- Document excerpt:
◆ ◆ ◆ ◆
Judge Florence Pan said that while Indian Peak had "a strong argument" on the merits, it faces a procedural hurdle in arguing that the bureaus violated these provisions, since Indian Peak never got an FCC ruling on how the procedures are supposed to work.
The OTARD rule was never intended to protect a house full of antennas but without any people, said FCC Office of General Counsel lawyer John Grimm. He added that Pan singled out the problem with Indian Peak's procedural case: There's no final FCC decision on what the bureaus did. The full commission found an alternate basis for ruling on the recon petition. Grimm said the language Indian Peak used when it argued it wasn't seeking further comment suggested that it was satisfied with the record and that it believed the record would allow it to win. The city of Rancho Palos Verdes, as seemingly the only interested party in the proceeding, had opportunities to take part, he said, adding this was functionally the same as a notice-and-comment proceeding.
Pan questioned that argument, saying the agency has an obligation to hear from the public, and no party is supposed to have the ability to waive that step. As the petitioner, Indian Peak is the one raising the argument in the first place that the bureaus violated OTARD, Grimm replied. He said the court has the option of remanding the case to the FCC with instructions about getting a more fulsome record. He challenged Indian Peak's argument that FCC rules discourage recon petitions after an application for review has been denied, saying the statute clearly requires them. There also is no reason to think the agency wouldn't consider a recon petition in its ordinary course of business, he said.
Grimm was pressed repeatedly on why the agency adopted a regular human presence requirement in OTARD, rather than relying on the fact that OTARD protects users, but, under the rules, communications service providers -- such as those that deploy antennas -- don't count as users.
Also hearing the case were Judges Sri Srinivasan and Patricia Millett.
◆ ◆ ◆ ◆
- Given data:
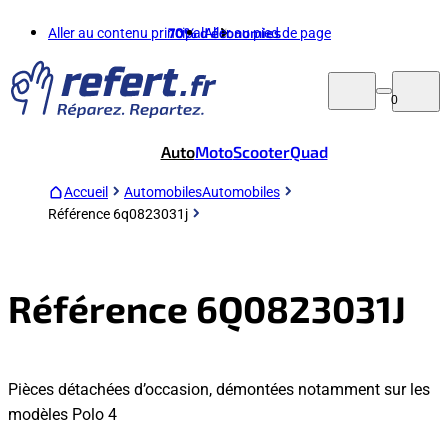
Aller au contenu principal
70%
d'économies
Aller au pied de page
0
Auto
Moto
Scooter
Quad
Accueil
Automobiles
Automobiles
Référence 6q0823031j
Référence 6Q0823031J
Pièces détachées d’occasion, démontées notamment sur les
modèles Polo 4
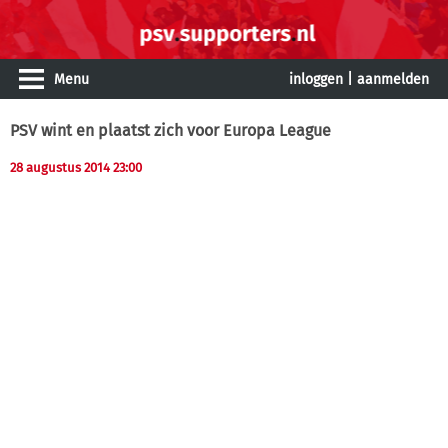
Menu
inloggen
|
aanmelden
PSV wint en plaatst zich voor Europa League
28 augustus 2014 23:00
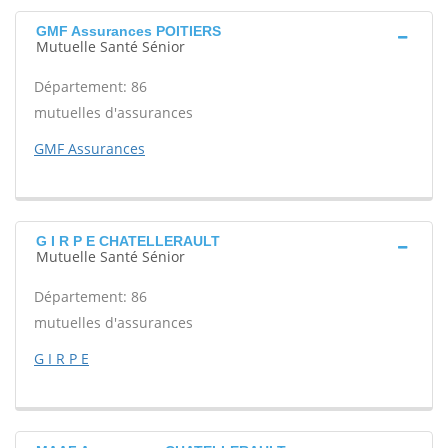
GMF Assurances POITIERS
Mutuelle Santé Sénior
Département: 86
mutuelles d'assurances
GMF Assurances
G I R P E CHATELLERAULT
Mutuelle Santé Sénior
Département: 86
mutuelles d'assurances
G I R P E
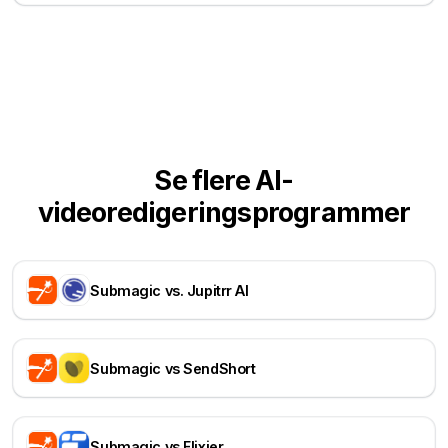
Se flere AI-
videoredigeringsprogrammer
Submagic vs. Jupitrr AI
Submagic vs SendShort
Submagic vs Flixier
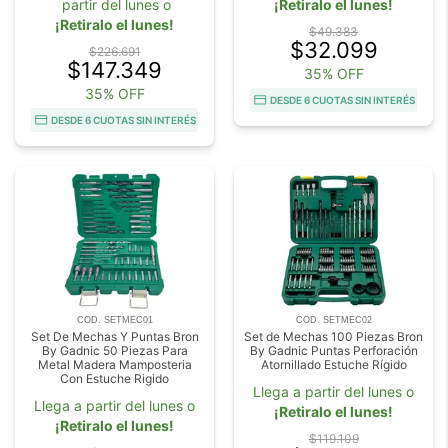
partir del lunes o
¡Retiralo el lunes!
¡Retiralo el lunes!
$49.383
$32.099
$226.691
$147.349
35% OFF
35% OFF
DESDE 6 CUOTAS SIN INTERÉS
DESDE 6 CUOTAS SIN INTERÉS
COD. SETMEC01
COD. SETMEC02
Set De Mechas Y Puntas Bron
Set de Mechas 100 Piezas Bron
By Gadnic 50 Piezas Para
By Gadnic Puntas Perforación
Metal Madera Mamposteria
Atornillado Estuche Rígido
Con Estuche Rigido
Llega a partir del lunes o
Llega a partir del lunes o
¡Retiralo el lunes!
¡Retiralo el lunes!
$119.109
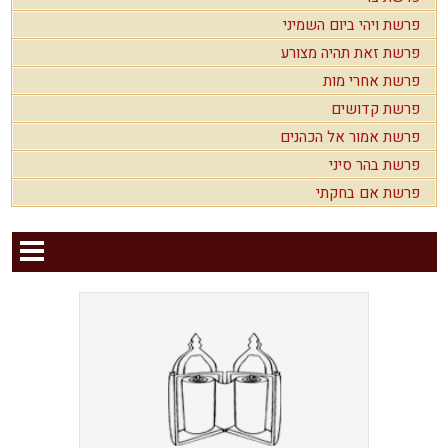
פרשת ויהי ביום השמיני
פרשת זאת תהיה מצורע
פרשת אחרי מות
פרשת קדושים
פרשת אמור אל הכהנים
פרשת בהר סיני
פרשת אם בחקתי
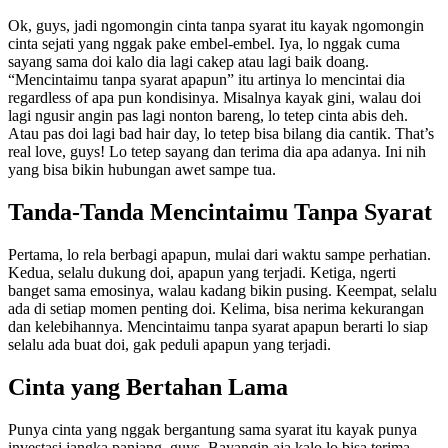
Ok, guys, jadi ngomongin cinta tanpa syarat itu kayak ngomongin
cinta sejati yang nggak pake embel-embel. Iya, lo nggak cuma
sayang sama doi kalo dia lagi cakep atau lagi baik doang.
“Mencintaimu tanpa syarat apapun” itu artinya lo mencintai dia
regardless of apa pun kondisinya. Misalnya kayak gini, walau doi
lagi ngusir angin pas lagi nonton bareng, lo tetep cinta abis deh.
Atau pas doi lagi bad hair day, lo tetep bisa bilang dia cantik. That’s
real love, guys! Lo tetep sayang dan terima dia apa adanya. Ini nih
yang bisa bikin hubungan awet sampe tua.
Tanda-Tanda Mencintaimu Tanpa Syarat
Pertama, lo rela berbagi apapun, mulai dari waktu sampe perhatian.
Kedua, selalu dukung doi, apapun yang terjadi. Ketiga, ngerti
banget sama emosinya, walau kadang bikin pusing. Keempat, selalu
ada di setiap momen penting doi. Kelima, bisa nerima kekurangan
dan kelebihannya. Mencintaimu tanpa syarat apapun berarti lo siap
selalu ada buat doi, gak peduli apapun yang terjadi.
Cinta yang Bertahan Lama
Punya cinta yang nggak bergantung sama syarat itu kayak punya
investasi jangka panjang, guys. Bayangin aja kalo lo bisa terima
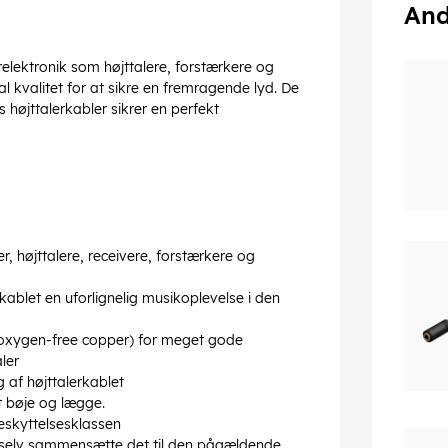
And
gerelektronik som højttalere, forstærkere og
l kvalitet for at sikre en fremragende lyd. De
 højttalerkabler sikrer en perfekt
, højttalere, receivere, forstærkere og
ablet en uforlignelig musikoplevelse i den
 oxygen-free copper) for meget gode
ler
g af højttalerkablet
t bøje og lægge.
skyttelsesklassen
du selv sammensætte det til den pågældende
◆ ◆ ◆ ◆
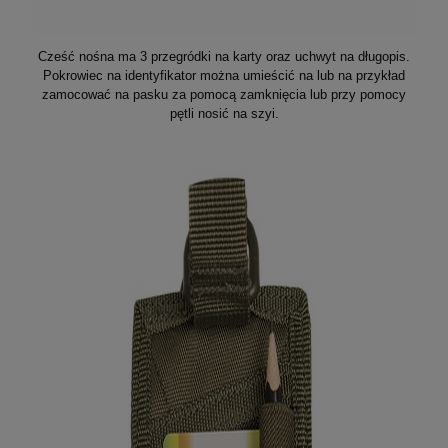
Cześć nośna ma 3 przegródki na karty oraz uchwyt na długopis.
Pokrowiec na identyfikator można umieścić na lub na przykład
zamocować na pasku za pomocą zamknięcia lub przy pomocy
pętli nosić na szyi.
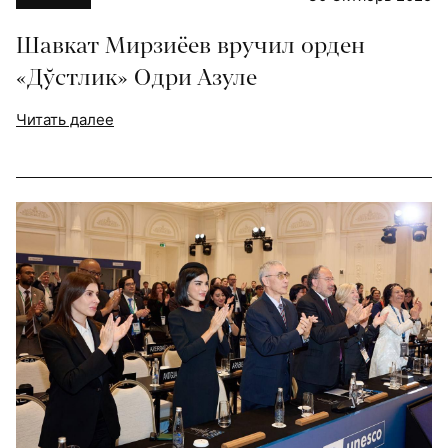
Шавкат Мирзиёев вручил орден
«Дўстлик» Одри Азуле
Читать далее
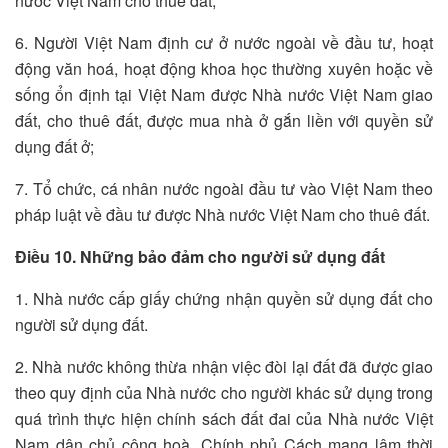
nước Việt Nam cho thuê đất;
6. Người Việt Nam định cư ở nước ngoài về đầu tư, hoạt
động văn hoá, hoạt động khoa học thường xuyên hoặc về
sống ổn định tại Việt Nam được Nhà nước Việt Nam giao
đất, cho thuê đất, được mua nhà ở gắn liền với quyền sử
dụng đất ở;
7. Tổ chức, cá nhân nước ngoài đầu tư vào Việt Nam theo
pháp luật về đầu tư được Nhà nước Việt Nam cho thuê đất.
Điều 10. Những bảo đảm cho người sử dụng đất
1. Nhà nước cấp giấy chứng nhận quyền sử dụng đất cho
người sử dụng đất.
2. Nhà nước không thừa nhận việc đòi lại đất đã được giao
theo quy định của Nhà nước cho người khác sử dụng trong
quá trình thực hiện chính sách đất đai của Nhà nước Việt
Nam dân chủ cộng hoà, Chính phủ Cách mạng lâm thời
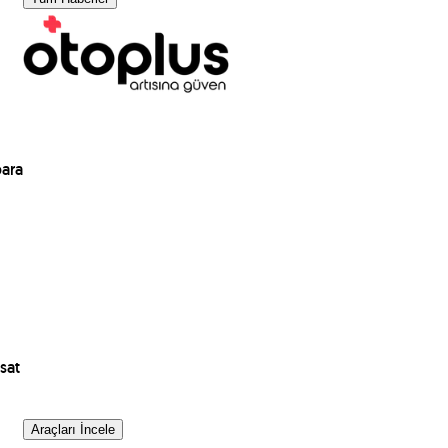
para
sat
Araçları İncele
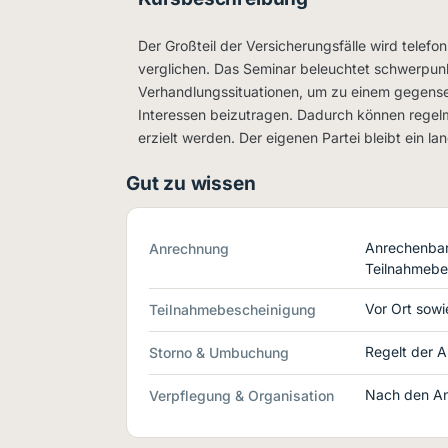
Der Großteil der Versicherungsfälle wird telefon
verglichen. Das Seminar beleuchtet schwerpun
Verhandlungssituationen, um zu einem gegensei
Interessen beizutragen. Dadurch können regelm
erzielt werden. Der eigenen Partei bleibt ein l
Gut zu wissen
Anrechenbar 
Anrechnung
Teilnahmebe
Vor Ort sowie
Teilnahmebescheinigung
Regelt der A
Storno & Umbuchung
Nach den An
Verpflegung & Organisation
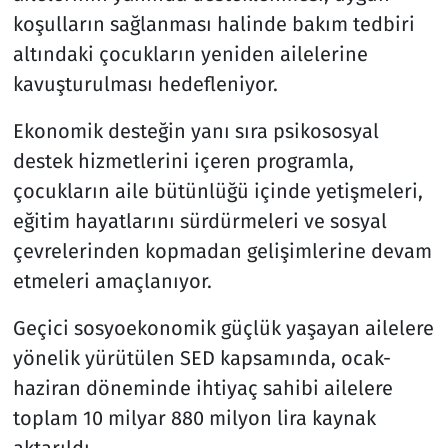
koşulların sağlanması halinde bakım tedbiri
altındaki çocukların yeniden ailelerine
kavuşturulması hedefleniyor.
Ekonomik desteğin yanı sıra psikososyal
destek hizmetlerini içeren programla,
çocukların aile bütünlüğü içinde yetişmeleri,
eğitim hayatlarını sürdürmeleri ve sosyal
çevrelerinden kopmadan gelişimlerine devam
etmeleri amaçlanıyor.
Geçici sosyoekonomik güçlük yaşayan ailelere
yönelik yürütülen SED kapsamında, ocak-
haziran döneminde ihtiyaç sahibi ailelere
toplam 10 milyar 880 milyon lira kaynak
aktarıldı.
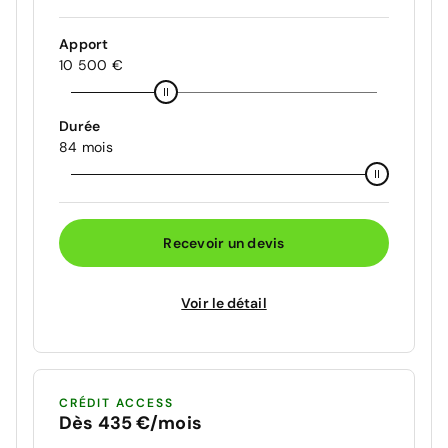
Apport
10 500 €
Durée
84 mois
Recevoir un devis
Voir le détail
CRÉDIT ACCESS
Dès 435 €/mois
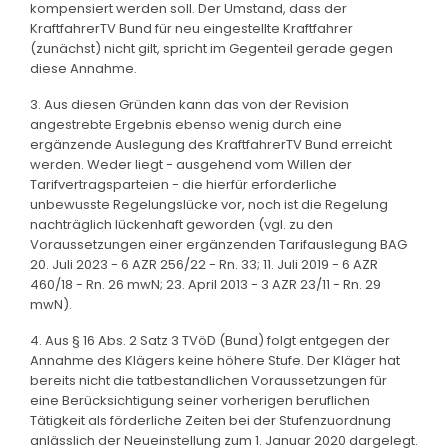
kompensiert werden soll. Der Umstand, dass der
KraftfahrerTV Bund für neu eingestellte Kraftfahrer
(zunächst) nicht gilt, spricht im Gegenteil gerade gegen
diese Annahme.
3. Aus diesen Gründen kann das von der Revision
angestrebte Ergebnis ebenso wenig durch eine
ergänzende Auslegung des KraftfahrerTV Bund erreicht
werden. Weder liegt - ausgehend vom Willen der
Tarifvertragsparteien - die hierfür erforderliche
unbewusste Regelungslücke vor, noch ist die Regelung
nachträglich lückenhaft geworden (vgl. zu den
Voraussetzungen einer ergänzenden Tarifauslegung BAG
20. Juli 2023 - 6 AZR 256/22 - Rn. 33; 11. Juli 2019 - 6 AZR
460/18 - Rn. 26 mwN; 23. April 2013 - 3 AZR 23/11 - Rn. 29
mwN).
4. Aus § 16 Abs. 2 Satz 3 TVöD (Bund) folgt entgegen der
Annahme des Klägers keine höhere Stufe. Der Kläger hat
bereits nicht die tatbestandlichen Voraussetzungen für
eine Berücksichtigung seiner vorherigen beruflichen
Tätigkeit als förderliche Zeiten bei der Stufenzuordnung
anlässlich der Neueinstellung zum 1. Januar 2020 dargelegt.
◆ ◆ ◆ ◆
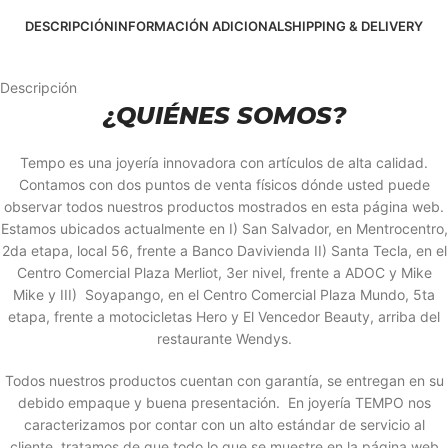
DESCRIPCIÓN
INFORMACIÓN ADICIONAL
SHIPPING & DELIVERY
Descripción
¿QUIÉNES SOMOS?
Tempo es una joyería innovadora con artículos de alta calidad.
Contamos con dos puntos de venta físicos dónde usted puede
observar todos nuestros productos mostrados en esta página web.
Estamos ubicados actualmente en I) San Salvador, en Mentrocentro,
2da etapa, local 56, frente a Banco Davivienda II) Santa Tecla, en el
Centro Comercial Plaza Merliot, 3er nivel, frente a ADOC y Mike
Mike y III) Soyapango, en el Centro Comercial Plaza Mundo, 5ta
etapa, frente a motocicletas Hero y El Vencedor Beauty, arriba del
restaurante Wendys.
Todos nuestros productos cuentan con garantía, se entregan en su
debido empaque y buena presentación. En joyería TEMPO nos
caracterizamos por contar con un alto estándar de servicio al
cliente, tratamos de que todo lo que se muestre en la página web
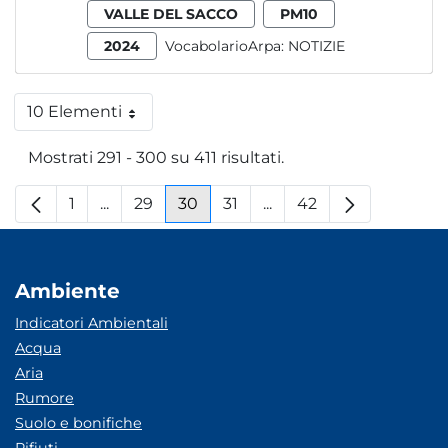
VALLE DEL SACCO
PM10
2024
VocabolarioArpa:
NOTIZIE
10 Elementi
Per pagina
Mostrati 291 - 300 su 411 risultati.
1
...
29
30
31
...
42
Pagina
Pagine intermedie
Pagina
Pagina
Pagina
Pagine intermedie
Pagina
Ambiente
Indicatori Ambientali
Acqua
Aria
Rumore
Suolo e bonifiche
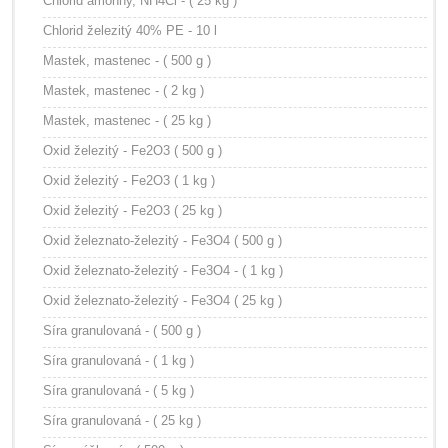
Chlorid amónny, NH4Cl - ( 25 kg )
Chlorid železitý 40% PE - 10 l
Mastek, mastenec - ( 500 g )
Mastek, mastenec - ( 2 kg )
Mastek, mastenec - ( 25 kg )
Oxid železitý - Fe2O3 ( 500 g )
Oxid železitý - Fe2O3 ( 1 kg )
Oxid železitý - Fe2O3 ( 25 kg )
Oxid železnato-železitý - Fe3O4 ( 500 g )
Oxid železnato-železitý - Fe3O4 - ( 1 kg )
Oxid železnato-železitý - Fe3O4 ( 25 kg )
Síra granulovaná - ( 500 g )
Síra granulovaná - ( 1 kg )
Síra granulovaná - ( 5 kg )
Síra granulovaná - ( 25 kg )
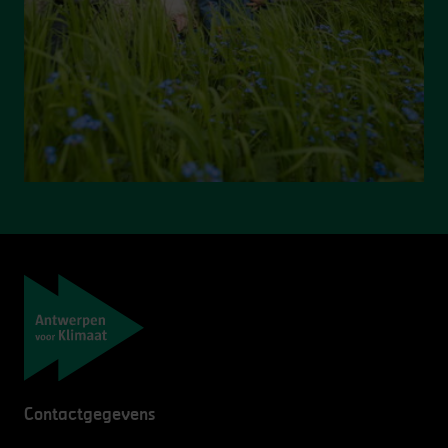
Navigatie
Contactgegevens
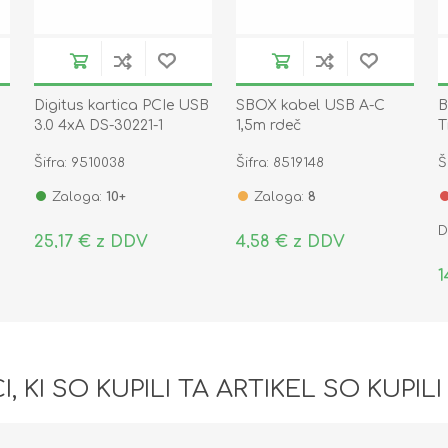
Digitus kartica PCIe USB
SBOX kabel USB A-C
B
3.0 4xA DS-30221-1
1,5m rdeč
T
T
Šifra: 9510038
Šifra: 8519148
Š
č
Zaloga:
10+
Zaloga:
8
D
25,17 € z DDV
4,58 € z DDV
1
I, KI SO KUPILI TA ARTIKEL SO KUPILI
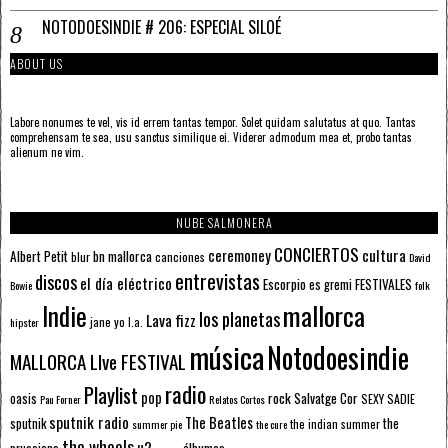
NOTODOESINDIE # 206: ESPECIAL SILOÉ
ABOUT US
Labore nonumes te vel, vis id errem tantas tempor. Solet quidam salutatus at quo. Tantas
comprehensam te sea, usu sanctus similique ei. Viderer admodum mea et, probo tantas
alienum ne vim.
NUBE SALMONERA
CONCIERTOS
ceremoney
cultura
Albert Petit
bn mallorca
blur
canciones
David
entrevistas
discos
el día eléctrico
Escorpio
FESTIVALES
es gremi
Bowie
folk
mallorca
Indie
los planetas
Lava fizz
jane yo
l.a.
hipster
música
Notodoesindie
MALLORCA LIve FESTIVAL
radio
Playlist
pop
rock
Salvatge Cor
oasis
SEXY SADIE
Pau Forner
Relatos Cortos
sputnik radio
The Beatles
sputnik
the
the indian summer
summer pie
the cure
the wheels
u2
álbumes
◆ ◆ ◆ ◆
- What you need to do:
**A.** In the excerpt about the Indian Peak case over the FCC's OTARD rule, which two judges heard the case along with Florence Pan?
**B.** Reproduce the lines of the records from the line containing "kompensiert werden soll." through the line containing "angestrebte Ergebnis ebenso wenig durch eine", including both of those lines.

- Answer section:
**A.** Judges Sri Srinivasan and Patricia Millett.

**B.**
kompensiert werden soll. Der Umstand, dass der
KraftfahrerTV Bund für neu eingestellte Kraftfahrer
(zunächst) nicht gilt, spricht im Gegenteil gerade gegen
diese Annahme.
3. Aus diesen Gründen kann das von der Revision
angestrebte Ergebnis ebenso wenig durch eine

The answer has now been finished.